** Opening RECORDS FOR THE EXERCISE block **

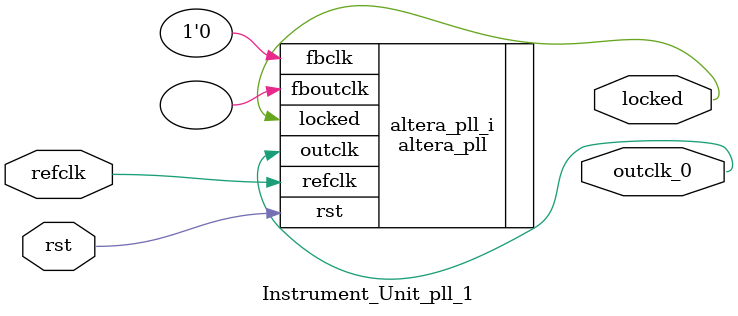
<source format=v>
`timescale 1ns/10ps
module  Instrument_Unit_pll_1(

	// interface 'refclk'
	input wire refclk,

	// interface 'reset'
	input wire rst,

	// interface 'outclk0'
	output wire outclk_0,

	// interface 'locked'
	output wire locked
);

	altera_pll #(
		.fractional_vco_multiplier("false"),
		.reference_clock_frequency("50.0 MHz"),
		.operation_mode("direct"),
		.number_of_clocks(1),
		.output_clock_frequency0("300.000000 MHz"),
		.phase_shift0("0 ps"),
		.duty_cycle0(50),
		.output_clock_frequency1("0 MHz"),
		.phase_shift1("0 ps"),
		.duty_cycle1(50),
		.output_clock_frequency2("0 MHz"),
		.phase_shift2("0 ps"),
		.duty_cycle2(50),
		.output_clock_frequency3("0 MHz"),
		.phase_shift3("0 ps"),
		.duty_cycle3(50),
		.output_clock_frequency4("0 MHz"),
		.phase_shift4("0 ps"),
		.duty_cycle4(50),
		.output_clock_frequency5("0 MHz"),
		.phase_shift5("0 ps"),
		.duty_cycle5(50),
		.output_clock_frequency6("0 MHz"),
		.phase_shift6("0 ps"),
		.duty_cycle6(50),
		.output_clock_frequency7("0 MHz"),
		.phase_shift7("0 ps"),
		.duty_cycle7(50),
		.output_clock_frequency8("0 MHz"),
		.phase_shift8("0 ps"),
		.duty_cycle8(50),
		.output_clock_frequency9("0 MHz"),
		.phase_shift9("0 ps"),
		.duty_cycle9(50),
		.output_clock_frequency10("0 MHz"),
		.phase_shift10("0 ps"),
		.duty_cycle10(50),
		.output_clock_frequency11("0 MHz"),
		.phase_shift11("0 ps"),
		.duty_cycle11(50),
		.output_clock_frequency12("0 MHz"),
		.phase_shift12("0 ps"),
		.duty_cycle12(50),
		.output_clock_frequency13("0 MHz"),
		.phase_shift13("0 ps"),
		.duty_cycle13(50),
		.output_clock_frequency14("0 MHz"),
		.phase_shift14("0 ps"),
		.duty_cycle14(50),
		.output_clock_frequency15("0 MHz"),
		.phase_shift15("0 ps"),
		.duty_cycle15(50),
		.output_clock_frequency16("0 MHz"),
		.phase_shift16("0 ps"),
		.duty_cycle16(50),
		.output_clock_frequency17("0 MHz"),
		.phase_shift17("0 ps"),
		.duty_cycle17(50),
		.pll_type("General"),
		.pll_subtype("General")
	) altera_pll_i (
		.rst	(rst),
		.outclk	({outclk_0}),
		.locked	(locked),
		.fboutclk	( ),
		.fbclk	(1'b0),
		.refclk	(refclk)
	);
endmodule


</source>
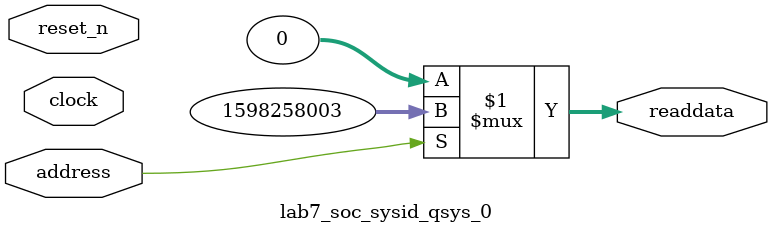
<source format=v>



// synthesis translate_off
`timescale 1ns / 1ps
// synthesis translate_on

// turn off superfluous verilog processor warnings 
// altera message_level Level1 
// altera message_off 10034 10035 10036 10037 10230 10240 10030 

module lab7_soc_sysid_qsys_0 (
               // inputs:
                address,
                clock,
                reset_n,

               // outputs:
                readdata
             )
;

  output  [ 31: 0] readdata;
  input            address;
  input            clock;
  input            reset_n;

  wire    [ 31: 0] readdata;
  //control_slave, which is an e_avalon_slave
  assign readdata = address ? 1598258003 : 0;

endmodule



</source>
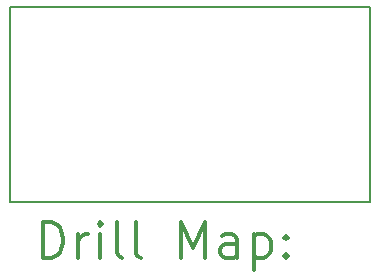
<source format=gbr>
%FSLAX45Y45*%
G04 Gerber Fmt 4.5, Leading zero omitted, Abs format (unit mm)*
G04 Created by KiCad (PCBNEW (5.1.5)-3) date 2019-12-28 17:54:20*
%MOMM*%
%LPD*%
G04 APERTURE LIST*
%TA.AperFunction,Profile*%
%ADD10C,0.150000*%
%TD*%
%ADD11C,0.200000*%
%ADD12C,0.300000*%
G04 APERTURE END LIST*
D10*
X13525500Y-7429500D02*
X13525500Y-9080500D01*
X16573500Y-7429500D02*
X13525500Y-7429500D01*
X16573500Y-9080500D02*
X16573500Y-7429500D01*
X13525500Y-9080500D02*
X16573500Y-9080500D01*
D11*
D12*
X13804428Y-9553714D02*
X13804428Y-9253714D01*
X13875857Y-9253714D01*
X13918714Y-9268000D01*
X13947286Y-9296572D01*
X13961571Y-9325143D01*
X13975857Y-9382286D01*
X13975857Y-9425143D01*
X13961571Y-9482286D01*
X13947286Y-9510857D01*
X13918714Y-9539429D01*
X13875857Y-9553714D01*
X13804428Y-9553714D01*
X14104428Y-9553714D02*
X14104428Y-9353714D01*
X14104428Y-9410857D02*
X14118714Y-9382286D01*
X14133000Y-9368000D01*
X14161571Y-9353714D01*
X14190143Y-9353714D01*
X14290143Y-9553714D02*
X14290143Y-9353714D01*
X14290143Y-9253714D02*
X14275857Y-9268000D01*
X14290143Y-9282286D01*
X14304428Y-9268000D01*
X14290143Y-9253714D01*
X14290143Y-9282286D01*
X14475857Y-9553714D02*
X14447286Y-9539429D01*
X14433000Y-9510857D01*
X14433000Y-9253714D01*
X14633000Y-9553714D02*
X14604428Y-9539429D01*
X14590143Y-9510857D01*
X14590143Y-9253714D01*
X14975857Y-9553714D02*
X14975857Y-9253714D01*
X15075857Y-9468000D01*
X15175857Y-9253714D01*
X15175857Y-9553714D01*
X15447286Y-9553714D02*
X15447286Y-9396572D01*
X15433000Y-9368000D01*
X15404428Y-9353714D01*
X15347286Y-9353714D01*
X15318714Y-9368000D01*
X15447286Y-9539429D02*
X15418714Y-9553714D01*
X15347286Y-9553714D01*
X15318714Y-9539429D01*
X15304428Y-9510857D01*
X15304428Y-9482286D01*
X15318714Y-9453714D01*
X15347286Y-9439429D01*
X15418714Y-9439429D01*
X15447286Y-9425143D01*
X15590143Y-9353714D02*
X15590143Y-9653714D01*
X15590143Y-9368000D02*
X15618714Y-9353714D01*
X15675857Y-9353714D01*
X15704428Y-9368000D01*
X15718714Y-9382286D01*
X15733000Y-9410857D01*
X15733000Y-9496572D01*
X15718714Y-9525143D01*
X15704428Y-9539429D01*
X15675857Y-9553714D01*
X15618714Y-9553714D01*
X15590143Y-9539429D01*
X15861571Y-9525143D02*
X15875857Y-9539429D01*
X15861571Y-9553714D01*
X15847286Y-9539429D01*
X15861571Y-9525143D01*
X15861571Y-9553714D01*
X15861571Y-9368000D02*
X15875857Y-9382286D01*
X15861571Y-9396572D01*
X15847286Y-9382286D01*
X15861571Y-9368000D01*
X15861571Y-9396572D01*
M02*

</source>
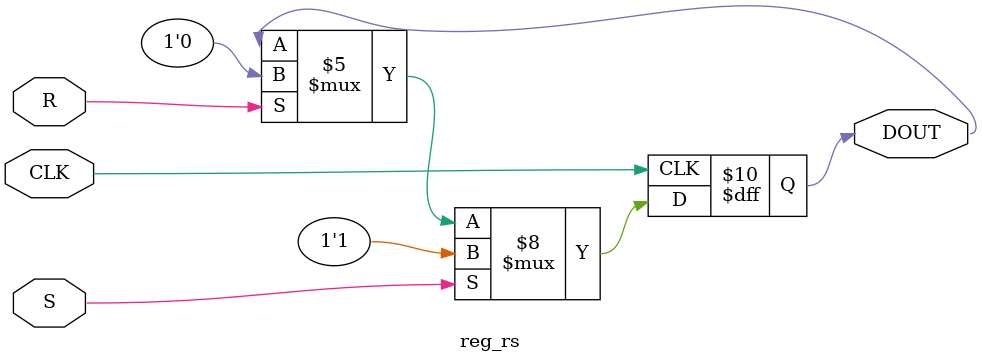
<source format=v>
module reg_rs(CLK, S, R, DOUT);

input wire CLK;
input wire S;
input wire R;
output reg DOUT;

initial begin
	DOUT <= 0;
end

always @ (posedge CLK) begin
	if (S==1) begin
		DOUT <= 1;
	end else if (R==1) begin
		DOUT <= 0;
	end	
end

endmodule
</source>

** Closing RECORDS FOR THE EXERCISE block **

**WHAT THE TASK REQUIRES**:
Count, in the records above, the lines that contain "timescale", and write only the resulting number.

**ANSWER FOR THIS EXERCISE**:
2